• [EXERCISE]:
Below is a set of records; restate each one word for word.

[Object presence transitions]
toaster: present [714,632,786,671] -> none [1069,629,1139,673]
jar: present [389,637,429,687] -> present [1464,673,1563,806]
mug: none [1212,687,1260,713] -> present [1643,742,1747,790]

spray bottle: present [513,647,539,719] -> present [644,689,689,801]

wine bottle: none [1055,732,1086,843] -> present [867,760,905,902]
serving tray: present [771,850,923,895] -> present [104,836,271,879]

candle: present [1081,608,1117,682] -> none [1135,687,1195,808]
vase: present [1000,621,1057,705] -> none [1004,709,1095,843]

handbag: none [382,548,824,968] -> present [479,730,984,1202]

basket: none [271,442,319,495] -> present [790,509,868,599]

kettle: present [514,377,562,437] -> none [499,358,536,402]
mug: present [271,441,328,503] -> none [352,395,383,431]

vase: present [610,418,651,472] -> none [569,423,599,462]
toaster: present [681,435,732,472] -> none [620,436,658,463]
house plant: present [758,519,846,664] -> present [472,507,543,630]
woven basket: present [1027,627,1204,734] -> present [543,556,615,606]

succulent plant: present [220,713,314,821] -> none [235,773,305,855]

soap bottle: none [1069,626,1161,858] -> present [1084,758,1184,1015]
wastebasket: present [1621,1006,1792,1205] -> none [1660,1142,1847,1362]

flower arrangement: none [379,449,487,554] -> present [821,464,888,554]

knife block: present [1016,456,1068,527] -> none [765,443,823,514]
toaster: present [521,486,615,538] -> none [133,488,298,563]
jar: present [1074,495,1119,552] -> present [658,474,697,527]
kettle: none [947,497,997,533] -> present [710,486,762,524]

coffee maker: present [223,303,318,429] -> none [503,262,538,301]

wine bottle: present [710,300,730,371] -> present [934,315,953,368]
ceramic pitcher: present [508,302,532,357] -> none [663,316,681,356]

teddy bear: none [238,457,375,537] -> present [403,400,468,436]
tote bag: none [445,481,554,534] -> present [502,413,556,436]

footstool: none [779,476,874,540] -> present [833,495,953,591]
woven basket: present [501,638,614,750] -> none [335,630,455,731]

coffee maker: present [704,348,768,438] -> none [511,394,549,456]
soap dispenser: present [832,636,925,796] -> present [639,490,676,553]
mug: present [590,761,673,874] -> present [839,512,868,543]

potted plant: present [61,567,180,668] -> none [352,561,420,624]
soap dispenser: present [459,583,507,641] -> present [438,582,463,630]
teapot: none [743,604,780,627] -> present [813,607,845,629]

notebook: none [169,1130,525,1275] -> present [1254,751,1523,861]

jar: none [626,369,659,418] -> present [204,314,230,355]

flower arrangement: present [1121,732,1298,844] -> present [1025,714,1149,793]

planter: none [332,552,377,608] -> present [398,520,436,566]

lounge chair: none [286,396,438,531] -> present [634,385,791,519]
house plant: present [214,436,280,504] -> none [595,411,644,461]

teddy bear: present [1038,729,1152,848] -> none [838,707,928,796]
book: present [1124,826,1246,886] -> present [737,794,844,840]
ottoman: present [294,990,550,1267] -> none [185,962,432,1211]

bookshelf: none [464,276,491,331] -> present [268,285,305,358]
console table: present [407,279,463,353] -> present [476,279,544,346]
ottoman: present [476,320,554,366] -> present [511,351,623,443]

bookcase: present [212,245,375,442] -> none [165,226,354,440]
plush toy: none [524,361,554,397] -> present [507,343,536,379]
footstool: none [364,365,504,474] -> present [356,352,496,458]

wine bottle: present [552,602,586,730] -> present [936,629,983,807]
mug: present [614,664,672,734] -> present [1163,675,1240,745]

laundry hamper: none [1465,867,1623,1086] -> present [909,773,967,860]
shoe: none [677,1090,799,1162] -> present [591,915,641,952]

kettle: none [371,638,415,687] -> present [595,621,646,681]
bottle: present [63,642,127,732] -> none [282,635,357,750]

• [RESPONSE FOR THIS EXERCISE]:
toaster: present [714,632,786,671] -> none [1069,629,1139,673]
jar: present [389,637,429,687] -> present [1464,673,1563,806]
mug: none [1212,687,1260,713] -> present [1643,742,1747,790]

spray bottle: present [513,647,539,719] -> present [644,689,689,801]

wine bottle: none [1055,732,1086,843] -> present [867,760,905,902]
serving tray: present [771,850,923,895] -> present [104,836,271,879]

candle: present [1081,608,1117,682] -> none [1135,687,1195,808]
vase: present [1000,621,1057,705] -> none [1004,709,1095,843]

handbag: none [382,548,824,968] -> present [479,730,984,1202]

basket: none [271,442,319,495] -> present [790,509,868,599]

kettle: present [514,377,562,437] -> none [499,358,536,402]
mug: present [271,441,328,503] -> none [352,395,383,431]

vase: present [610,418,651,472] -> none [569,423,599,462]
toaster: present [681,435,732,472] -> none [620,436,658,463]
house plant: present [758,519,846,664] -> present [472,507,543,630]
woven basket: present [1027,627,1204,734] -> present [543,556,615,606]

succulent plant: present [220,713,314,821] -> none [235,773,305,855]

soap bottle: none [1069,626,1161,858] -> present [1084,758,1184,1015]
wastebasket: present [1621,1006,1792,1205] -> none [1660,1142,1847,1362]

flower arrangement: none [379,449,487,554] -> present [821,464,888,554]

knife block: present [1016,456,1068,527] -> none [765,443,823,514]
toaster: present [521,486,615,538] -> none [133,488,298,563]
jar: present [1074,495,1119,552] -> present [658,474,697,527]
kettle: none [947,497,997,533] -> present [710,486,762,524]

coffee maker: present [223,303,318,429] -> none [503,262,538,301]

wine bottle: present [710,300,730,371] -> present [934,315,953,368]
ceramic pitcher: present [508,302,532,357] -> none [663,316,681,356]

teddy bear: none [238,457,375,537] -> present [403,400,468,436]
tote bag: none [445,481,554,534] -> present [502,413,556,436]

footstool: none [779,476,874,540] -> present [833,495,953,591]
woven basket: present [501,638,614,750] -> none [335,630,455,731]

coffee maker: present [704,348,768,438] -> none [511,394,549,456]
soap dispenser: present [832,636,925,796] -> present [639,490,676,553]
mug: present [590,761,673,874] -> present [839,512,868,543]

potted plant: present [61,567,180,668] -> none [352,561,420,624]
soap dispenser: present [459,583,507,641] -> present [438,582,463,630]
teapot: none [743,604,780,627] -> present [813,607,845,629]

notebook: none [169,1130,525,1275] -> present [1254,751,1523,861]

jar: none [626,369,659,418] -> present [204,314,230,355]

flower arrangement: present [1121,732,1298,844] -> present [1025,714,1149,793]

planter: none [332,552,377,608] -> present [398,520,436,566]

lounge chair: none [286,396,438,531] -> present [634,385,791,519]
house plant: present [214,436,280,504] -> none [595,411,644,461]

teddy bear: present [1038,729,1152,848] -> none [838,707,928,796]
book: present [1124,826,1246,886] -> present [737,794,844,840]
ottoman: present [294,990,550,1267] -> none [185,962,432,1211]

bookshelf: none [464,276,491,331] -> present [268,285,305,358]
console table: present [407,279,463,353] -> present [476,279,544,346]
ottoman: present [476,320,554,366] -> present [511,351,623,443]

bookcase: present [212,245,375,442] -> none [165,226,354,440]
plush toy: none [524,361,554,397] -> present [507,343,536,379]
footstool: none [364,365,504,474] -> present [356,352,496,458]

wine bottle: present [552,602,586,730] -> present [936,629,983,807]
mug: present [614,664,672,734] -> present [1163,675,1240,745]

laundry hamper: none [1465,867,1623,1086] -> present [909,773,967,860]
shoe: none [677,1090,799,1162] -> present [591,915,641,952]

kettle: none [371,638,415,687] -> present [595,621,646,681]
bottle: present [63,642,127,732] -> none [282,635,357,750]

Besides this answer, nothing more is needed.